ILPS-Phils Statement
23 October 2014
The ILPS-Philippines joins migrant Filipinos in condemning before the European Union Office in the Philippines the on-going police operations launched by 26 European countries to detect, detain and deport what they brand as “irregular migrants”.
This herding cracked by the whip of the incumbent Italian presidency of the Council of the EU is particularly vile. It coined the operations as “Mos Maiorum” (ancestral custom, way of the elders or social mores of ancient Rome). It harks back to Imperial Rome whose “legal citizens” are only those ruling inside the city walls and living by the sweat of slaves. All others are “barbarians” and deserve to be expelled or conquered by the sword, this time by the Carabinieri and 20,000 troops.
The current immigration problem in Europe comes not from discrimination alone but from the crisis itself of modern imperialism. The most recent influx of European immigrants came from the implosion of the Soviet Union and the Balkanization of Eastern Europe. The current surge of immigrants into Europe, and more particularly Italy, comes mainly from the conflict areas such as Syria and Eritrea – countries whose peoples have fallen prey to imperialist wars of intervention and aggression.
Migrants are not questions of security and criminality. They are a consequence of wars and conflicts, especially in the Middle East and Africa. They grow with the inequalities and underdevelopment under imperialist rule from Latin America to Asia.
According to the United Nations, there are 51 million refugees. In 2013 alone, there were 17 million people fleeing. “Fortress Europe” has not stemmed this stream of human beings even with costly walls.

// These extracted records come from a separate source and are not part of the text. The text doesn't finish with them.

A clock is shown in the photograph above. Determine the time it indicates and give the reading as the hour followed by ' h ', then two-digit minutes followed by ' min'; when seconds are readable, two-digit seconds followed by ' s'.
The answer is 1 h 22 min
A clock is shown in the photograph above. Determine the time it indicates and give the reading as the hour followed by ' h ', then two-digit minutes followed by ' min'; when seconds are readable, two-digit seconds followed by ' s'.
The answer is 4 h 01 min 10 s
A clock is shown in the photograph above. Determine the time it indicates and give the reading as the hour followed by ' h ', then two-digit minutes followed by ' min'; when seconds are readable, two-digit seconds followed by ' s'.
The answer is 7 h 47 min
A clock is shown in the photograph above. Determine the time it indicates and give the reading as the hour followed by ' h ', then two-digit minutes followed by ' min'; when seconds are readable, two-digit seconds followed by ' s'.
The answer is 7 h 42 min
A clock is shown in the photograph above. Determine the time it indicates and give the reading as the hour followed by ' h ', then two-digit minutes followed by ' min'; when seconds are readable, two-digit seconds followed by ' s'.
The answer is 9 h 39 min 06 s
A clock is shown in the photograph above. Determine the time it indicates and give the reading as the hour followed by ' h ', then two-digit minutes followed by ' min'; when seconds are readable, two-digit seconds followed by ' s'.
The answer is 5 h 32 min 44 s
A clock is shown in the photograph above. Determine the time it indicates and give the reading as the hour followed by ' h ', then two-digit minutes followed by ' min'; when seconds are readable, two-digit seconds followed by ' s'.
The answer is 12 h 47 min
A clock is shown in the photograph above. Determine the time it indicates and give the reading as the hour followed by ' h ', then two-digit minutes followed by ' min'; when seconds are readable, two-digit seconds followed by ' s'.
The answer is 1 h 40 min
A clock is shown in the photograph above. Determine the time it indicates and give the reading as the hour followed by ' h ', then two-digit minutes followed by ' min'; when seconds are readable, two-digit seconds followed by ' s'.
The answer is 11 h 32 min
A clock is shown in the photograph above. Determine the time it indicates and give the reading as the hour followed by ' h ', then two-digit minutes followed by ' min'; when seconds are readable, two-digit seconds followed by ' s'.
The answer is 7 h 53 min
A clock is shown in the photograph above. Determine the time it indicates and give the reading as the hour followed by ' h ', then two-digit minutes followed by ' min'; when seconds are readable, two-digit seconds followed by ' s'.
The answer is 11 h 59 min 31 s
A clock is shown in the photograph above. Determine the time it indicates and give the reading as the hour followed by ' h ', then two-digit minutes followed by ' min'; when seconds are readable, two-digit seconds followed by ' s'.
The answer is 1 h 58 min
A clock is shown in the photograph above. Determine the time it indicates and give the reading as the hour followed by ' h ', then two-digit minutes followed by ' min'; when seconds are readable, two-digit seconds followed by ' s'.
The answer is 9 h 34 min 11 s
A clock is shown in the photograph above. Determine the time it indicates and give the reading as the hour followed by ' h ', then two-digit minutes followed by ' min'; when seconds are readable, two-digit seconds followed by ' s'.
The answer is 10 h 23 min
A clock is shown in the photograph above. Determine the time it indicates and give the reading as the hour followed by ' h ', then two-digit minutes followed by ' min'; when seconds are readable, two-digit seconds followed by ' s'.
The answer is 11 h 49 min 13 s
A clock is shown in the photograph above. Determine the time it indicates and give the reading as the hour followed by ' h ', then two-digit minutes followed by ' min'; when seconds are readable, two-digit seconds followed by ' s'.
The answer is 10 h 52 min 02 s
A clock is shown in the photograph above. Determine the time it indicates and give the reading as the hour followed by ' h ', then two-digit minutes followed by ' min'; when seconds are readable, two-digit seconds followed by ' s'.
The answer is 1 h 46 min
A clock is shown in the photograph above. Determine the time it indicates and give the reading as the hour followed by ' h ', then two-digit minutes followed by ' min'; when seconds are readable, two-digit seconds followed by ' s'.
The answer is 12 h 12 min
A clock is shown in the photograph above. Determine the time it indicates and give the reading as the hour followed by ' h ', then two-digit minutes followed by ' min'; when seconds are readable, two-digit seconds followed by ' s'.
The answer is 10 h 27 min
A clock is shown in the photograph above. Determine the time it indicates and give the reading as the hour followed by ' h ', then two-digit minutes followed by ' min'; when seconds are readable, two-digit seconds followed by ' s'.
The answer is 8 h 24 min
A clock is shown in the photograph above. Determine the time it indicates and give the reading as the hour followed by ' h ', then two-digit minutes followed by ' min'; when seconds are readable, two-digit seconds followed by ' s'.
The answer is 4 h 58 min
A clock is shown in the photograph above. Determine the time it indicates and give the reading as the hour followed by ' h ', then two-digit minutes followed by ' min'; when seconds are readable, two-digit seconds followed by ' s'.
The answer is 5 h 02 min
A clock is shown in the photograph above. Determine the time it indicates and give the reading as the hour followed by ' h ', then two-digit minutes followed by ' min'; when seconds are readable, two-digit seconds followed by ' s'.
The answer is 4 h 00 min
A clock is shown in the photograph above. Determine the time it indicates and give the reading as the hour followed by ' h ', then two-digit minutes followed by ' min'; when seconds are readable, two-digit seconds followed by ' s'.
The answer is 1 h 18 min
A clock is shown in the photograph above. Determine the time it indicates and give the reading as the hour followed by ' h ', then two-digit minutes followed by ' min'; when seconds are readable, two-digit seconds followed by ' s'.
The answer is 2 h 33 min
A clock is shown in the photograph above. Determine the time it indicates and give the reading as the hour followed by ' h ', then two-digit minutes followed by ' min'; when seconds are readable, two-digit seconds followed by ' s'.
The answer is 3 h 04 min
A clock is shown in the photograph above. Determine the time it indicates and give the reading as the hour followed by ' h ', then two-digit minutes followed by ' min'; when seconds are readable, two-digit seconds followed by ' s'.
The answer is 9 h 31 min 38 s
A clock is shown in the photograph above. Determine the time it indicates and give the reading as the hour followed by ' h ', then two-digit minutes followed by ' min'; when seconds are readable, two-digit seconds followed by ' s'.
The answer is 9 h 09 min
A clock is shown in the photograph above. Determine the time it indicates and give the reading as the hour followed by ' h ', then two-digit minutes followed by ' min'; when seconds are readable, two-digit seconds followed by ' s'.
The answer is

About two billion Euros were invested in the buffer zone around EU. Frontex received in 2013 as much as 85 million Euros. Europe launched Eurosur, in charge of the European border control, which will receive during the next six years approximately 250 million Euros.
According to research, the amount of cameras and kilometers of fences on the European borders is an over-kill. Tens of thousands of border patrols were hired to be based at the borders, from Bulgaria to Spain. In countries as the UK, Hungary and Austria, refugees are locked up in jails. In Greece, Malta, Poland and Bulgaria, even non-accompanied minor asylum-seekers are locked up.
To solve the “illegal” migrant problem with detect-detain-deport solutions will only repeat and compound the problem. The migrant problem, from outside Europe, and from within Europe itself, must be approached with full respect for refugee and migrants rights.
When Jean-Claude Juncker won the backing of the European Parliament to become the new head of the EU Commission, he promised a complete restructuring of the financial supervision by the “Troika” – the EU, the International Monetary Fund, and the European Central Bank. This is a step in the right direction. However, this should not be for their own “democracy” but for more democracy by the direct actions of migrants and the peoples of host nations in Europe.